**EXERCISE MATERIALS:**
..............................

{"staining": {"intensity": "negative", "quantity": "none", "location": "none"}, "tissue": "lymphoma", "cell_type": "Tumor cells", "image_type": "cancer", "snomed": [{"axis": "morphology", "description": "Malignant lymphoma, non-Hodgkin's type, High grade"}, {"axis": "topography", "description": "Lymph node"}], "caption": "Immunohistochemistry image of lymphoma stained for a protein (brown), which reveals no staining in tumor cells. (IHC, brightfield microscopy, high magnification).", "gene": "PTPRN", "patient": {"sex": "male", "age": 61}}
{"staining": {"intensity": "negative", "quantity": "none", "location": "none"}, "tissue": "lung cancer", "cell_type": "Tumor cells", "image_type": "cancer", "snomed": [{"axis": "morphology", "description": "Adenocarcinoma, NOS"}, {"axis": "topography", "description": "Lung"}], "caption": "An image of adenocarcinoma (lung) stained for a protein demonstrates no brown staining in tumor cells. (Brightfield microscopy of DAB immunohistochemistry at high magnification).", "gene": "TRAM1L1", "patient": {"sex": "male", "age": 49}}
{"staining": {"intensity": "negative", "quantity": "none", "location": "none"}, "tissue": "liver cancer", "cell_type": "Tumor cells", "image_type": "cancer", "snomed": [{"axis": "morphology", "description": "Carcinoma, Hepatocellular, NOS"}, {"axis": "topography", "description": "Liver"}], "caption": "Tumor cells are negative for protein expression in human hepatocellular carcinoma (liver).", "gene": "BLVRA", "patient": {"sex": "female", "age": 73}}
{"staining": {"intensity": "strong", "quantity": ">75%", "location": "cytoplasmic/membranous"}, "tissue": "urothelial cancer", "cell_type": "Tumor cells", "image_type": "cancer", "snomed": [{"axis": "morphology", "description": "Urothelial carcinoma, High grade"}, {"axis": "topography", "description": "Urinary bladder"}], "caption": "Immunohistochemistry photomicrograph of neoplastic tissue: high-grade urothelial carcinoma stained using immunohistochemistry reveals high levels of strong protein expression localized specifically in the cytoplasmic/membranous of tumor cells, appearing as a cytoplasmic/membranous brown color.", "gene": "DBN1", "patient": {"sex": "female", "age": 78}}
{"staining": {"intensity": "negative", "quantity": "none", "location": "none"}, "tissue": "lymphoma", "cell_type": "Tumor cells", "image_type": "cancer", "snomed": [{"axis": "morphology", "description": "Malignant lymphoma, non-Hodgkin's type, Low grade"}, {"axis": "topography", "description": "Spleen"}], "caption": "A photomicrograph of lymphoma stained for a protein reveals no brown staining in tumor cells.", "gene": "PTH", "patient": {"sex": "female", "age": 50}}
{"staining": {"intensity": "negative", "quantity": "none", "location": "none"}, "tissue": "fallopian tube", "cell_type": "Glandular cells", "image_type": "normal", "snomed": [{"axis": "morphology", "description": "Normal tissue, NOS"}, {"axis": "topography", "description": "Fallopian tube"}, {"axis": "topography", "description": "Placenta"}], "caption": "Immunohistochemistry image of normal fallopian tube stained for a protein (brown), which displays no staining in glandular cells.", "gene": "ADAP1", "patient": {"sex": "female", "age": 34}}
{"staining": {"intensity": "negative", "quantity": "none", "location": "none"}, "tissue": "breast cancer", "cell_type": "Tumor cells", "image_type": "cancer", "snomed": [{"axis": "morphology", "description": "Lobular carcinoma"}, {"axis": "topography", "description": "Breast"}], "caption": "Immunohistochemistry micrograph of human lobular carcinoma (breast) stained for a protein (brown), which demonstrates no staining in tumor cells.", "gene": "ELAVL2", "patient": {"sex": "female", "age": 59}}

..............................

**ASSIGNED TASK:** Line by line, reproduce the data exactly as given.

**SOLVED EXERCISE:**
{"staining": {"intensity": "negative", "quantity": "none", "location": "none"}, "tissue": "lymphoma", "cell_type": "Tumor cells", "image_type": "cancer", "snomed": [{"axis": "morphology", "description": "Malignant lymphoma, non-Hodgkin's type, High grade"}, {"axis": "topography", "description": "Lymph node"}], "caption": "Immunohistochemistry image of lymphoma stained for a protein (brown), which reveals no staining in tumor cells. (IHC, brightfield microscopy, high magnification).", "gene": "PTPRN", "patient": {"sex": "male", "age": 61}}
{"staining": {"intensity": "negative", "quantity": "none", "location": "none"}, "tissue": "lung cancer", "cell_type": "Tumor cells", "image_type": "cancer", "snomed": [{"axis": "morphology", "description": "Adenocarcinoma, NOS"}, {"axis": "topography", "description": "Lung"}], "caption": "An image of adenocarcinoma (lung) stained for a protein demonstrates no brown staining in tumor cells. (Brightfield microscopy of DAB immunohistochemistry at high magnification).", "gene": "TRAM1L1", "patient": {"sex": "male", "age": 49}}
{"staining": {"intensity": "negative", "quantity": "none", "location": "none"}, "tissue": "liver cancer", "cell_type": "Tumor cells", "image_type": "cancer", "snomed": [{"axis": "morphology", "description": "Carcinoma, Hepatocellular, NOS"}, {"axis": "topography", "description": "Liver"}], "caption": "Tumor cells are negative for protein expression in human hepatocellular carcinoma (liver).", "gene": "BLVRA", "patient": {"sex": "female", "age": 73}}
{"staining": {"intensity": "strong", "quantity": ">75%", "location": "cytoplasmic/membranous"}, "tissue": "urothelial cancer", "cell_type": "Tumor cells", "image_type": "cancer", "snomed": [{"axis": "morphology", "description": "Urothelial carcinoma, High grade"}, {"axis": "topography", "description": "Urinary bladder"}], "caption": "Immunohistochemistry photomicrograph of neoplastic tissue: high-grade urothelial carcinoma stained using immunohistochemistry reveals high levels of strong protein expression localized specifically in the cytoplasmic/membranous of tumor cells, appearing as a cytoplasmic/membranous brown color.", "gene": "DBN1", "patient": {"sex": "female", "age": 78}}
{"staining": {"intensity": "negative", "quantity": "none", "location": "none"}, "tissue": "lymphoma", "cell_type": "Tumor cells", "image_type": "cancer", "snomed": [{"axis": "morphology", "description": "Malignant lymphoma, non-Hodgkin's type, Low grade"}, {"axis": "topography", "description": "Spleen"}], "caption": "A photomicrograph of lymphoma stained for a protein reveals no brown staining in tumor cells.", "gene": "PTH", "patient": {"sex": "female", "age": 50}}
{"staining": {"intensity": "negative", "quantity": "none", "location": "none"}, "tissue": "fallopian tube", "cell_type": "Glandular cells", "image_type": "normal", "snomed": [{"axis": "morphology", "description": "Normal tissue, NOS"}, {"axis": "topography", "description": "Fallopian tube"}, {"axis": "topography", "description": "Placenta"}], "caption": "Immunohistochemistry image of normal fallopian tube stained for a protein (brown), which displays no staining in glandular cells.", "gene": "ADAP1", "patient": {"sex": "female", "age": 34}}
{"staining": {"intensity": "negative", "quantity": "none", "location": "none"}, "tissue": "breast cancer", "cell_type": "Tumor cells", "image_type": "cancer", "snomed": [{"axis": "morphology", "description": "Lobular carcinoma"}, {"axis": "topography", "description": "Breast"}], "caption": "Immunohistochemistry micrograph of human lobular carcinoma (breast) stained for a protein (brown), which demonstrates no staining in tumor cells.", "gene": "ELAVL2", "patient": {"sex": "female", "age": 59}}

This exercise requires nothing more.